Angela Koh’s Just A Boy shows the dual struggle of being an immigrant child in a rich country: outside the home, you are met with (often violent) racism, and at home, parental pressure awaits. For you have the privilege of being in the land of opportunities, and so failure is out of the question, and showing weakness is an unthinkable shame.

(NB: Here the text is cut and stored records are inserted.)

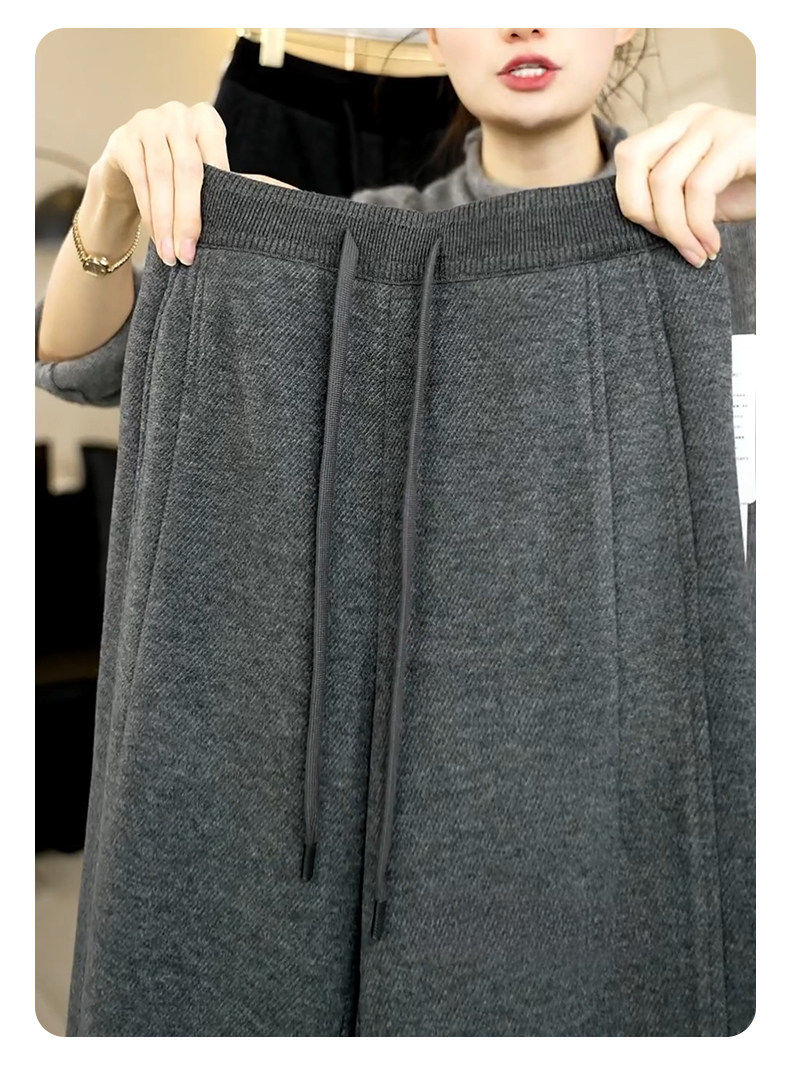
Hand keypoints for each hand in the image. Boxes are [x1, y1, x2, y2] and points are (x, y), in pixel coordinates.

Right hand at [90, 100, 229, 265]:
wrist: (127, 172)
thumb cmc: (176, 179)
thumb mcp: (201, 178)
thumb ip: (218, 190)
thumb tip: (239, 228)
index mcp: (206, 119)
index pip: (216, 164)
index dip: (217, 203)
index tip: (220, 240)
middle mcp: (178, 114)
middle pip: (188, 171)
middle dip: (188, 218)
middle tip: (188, 255)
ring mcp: (148, 121)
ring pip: (161, 177)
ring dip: (166, 221)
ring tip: (170, 254)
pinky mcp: (122, 139)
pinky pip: (139, 180)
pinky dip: (148, 212)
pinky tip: (155, 237)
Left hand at [613, 102, 755, 267]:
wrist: (786, 185)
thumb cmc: (747, 191)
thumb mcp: (695, 198)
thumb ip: (665, 200)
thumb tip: (634, 222)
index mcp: (674, 128)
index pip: (627, 157)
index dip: (630, 201)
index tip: (656, 234)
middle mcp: (690, 118)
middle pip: (633, 159)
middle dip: (642, 212)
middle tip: (671, 242)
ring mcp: (714, 123)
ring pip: (664, 180)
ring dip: (675, 230)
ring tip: (696, 251)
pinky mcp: (738, 140)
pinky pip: (698, 190)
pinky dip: (699, 227)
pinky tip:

The 15-minute film gets at this duality with boldness. Be warned, the bullying, although briefly shown, is hard to watch. However, the story puts more focus on Korean-American Yong Su’s relationship with his parents (played by Cindy Choi and Kang Kim). Parents, who place the blame and burden of having left their home country to find better opportunities on him. Yong Su (K. Kevin Choi) must do well, period. In reality, Yong Su is struggling to adapt to the cultural shock. The language is difficult, the people bully, and the peers ignore. Depression results. His parents spit back the word at him like it is filthy.
The writing highlights the unreasonableness of the parents’ unyielding demands, who accept no weakness in their child, and offer no help. Using a flashforward, Koh shows the alienation that Yong Su has come to accept from his parents. He is now integrated into and adjusted with the culture of the land, but it helps make no inroads with his parents. Looking at it from a distance, the tale is tragic on both ends. No amount of success will be enough to protect Yong Su from his parents’ stream of criticism and dissatisfaction. On the flip side, his parents hold on to misplaced resentment they feel towards their son, while grieving the respectable lives they left behind to come toil in a foreign land for scraps.
While there is room for improvement in the film, Koh demonstrates with Just A Boy her ability to precisely dissect complex issues. The film commendably sees Yong Su’s parents as flawed people grappling with displacement and all that comes with it, while also remembering their treatment of their son, and thus does not allow for substantial sympathy.